Polystyrene containers fared even worse, with a longer process involving higher energy usage levels as compared to RTP, which when used on a closed loop system uses a fraction of the energy and is 100% recycled at the end of its life cycle.
New packaging technologies
In the production of returnable transit packaging, materials are continually tested in order to conform to strict regulations within the food logistics industry as well as for chemical resistance, strength and durability to ensure a long life span.
Materials including HDPE (high-density polyethylene) and PP (polypropylene) are used extensively in the manufacturing of equipment such as plastic crates, bulk bins and plastic pallets as it is the ideal material for injection moulding.
Possessing chemical and corrosive resistance, the odourless material is the optimal choice for ensuring that the packaging can be hygienically washed using food safe chemicals enabling the re-use cycle to continue at the highest quality standards.
The material is also resilient between a large span of temperature fluctuations, ensuring the high strength material can be used in various environments. This might include use in cold stores where foods are frozen or hotter climates that might be involved with citrus fruit farming.
Design features from injection moulding enable the goods to stay fresher for longer. Ventilation slots in plastic crates are ideal for freezing foods allowing the surrounding temperature to penetrate the plastic vents. The strength of material used plays a crucial part in protecting the goods in transit and storage.
The Re-Fresh box, recently launched by PPS, is a hygienic plastic tray, for full supply chain distribution of fresh fish and seafood.
With a leak-proof lid, the boxes are designed for transit and can be 100% recycled at the end of their lifecycle.
Built with stacking/nesting capabilities the boxes are designed for strength, lessening food damage and waste.
The ability to stack a number of boxes for transit was an engineering design challenge undertaken by Mergon International for the PPS Re-Fresh boxes.
Under compressive loading, buckling due to structural instability is often a significant engineering concern. To enable stacking, a bi-linear elastic-perfectly-plastic material model was developed. This model used an assumed tangent modulus so that plasticised regions strain indefinitely unless limited through redistribution of load into surrounding nonplasticised regions.

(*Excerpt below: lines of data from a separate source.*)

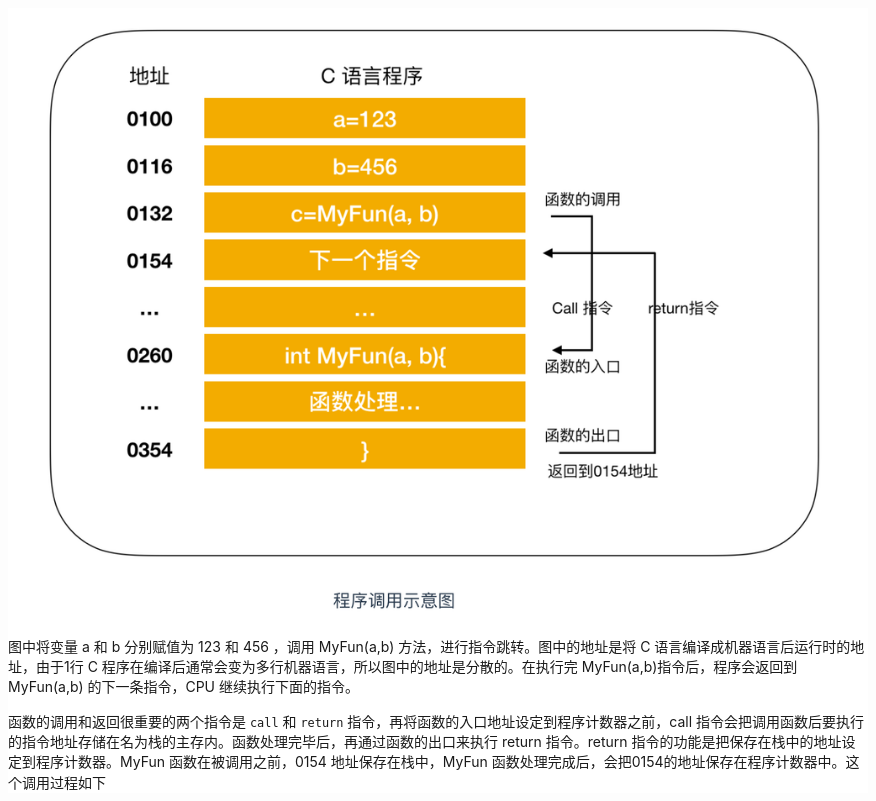 [![img](深入理解计算机系统.assets/68747470733a2f2f696d67323031382e636e626c6f67732e636f6d2f626c6f672f313531353131312f3230313931302f313531353131312d32303139313032313133313133343730352d313334363336393738392e706e67.png)](https://camo.githubusercontent.com/fe002fdce95eab8027054a9c48f9f91d8f7df08ddc3938aead67e3df52bf86cf/68747470733a2f2f696d67323031382e636e626c6f67732e636f6d2f626c6f672f313531353131312f3230313931302f313531353131312d32303139313032313133313133343730352d313334363336393738392e706e67)

图中将变量 a 和 b 分别赋值为 123 和 456 ，调用 MyFun(a,b) 方法，进行指令跳转。图中的地址是将 C 语言编译成机器语言后运行时的地址，由于1行 C 程序在编译后通常会变为多行机器语言，所以图中的地址是分散的。在执行完 MyFun(a,b)指令后，程序会返回到 MyFun(a,b) 的下一条指令，CPU 继续执行下面的指令。

函数的调用和返回很重要的两个指令是 `call` 和 `return` 指令，再将函数的入口地址设定到程序计数器之前，call 指令会把调用函数后要执行的指令地址存储在名为栈的主存内。函数处理完毕后，再通过函数的出口来执行 return 指令。return 指令的功能是把保存在栈中的地址设定到程序计数器。MyFun 函数在被调用之前，0154 地址保存在栈中，MyFun 函数处理完成后，会把0154的地址保存在程序计数器中。这个调用过程如下
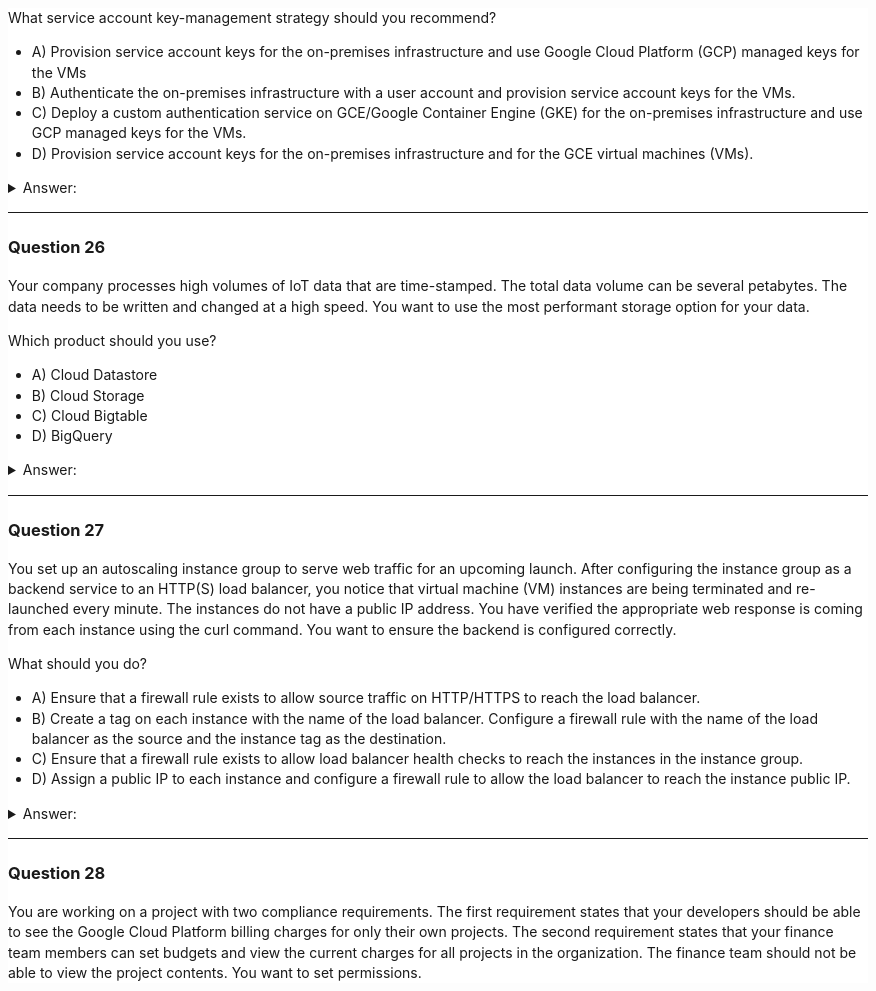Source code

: What service account key-management strategy should you recommend?
-  A) Provision service account keys for the on-premises infrastructure and use Google Cloud Platform (GCP) managed keys for the VMs 
-  B) Authenticate the on-premises infrastructure with a user account and provision service account keys for the VMs.
-  C) Deploy a custom authentication service on GCE/Google Container Engine (GKE) for the on-premises infrastructure and use GCP managed keys for the VMs.
-  D) Provision service account keys for the on-premises infrastructure and for the GCE virtual machines (VMs).


<details><summary>Answer:</summary></details><hr>

### Question 26

Your company processes high volumes of IoT data that are time-stamped. The total data volume can be several petabytes. The data needs to be written and changed at a high speed. You want to use the most performant storage option for your data. 

Which product should you use? 
-  A) Cloud Datastore 
-  B) Cloud Storage
-  C) Cloud Bigtable 
-  D) BigQuery


<details><summary>Answer:</summary></details><hr>

### Question 27

You set up an autoscaling instance group to serve web traffic for an upcoming launch. After configuring the instance group as a backend service to an HTTP(S) load balancer, you notice that virtual machine (VM) instances are being terminated and re-launched every minute. The instances do not have a public IP address. You have verified the appropriate web response is coming from each instance using the curl command. You want to ensure the backend is configured correctly. 

What should you do? 
-  A) Ensure that a firewall rule exists to allow source traffic on HTTP/HTTPS to reach the load balancer. 
-  B) Create a tag on each instance with the name of the load balancer. Configure a firewall rule with the name of the load balancer as the source and the instance tag as the destination. 
-  C) Ensure that a firewall rule exists to allow load balancer health checks to reach the instances in the instance group. 
-  D) Assign a public IP to each instance and configure a firewall rule to allow the load balancer to reach the instance public IP.


<details><summary>Answer:</summary></details><hr>

### Question 28

You are working on a project with two compliance requirements. The first requirement states that your developers should be able to see the Google Cloud Platform billing charges for only their own projects. The second requirement states that your finance team members can set budgets and view the current charges for all projects in the organization. The finance team should not be able to view the project contents. You want to set permissions.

This analysis method allows for an efficient assessment of the structure’s theoretical buckling capacity. The ANSYS Suite of software was used throughout the project, including ANSYS Professional NLS and ANSYS Design Modeller.
Changing your supply structure
With the correct procedures in place, the move from recycling to re-using in the food logistics industry can be a simple process.
There are many options for making re-usable equipment work within your supply chain, every operation is different, and therefore it is vital that businesses find the solution which works for them.
As a main service provider of RTP, 95% of PPS customers experience cost savings when they switch to returnable options, typically saving 25%.
When switching from a single-use alternative, the capital expenditure involved in purchasing an equipment pool can be fairly large and somewhat off putting. Re-using saves money per trip when compared to single use alternatives due to its longevity qualities.
Yet the initial outlay of investment can prevent many businesses making the move from recycling to re-using.
However, with the option of renting or leasing, the alteration of a business’s supply chain model does not have to run the same financial risks and pitfalls.
Recycling has become the most common method used by companies to improve their green credentials. However, with the costs involved and issues surrounding viable waste disposal procedures, recycling can make sustainability a far flung goal.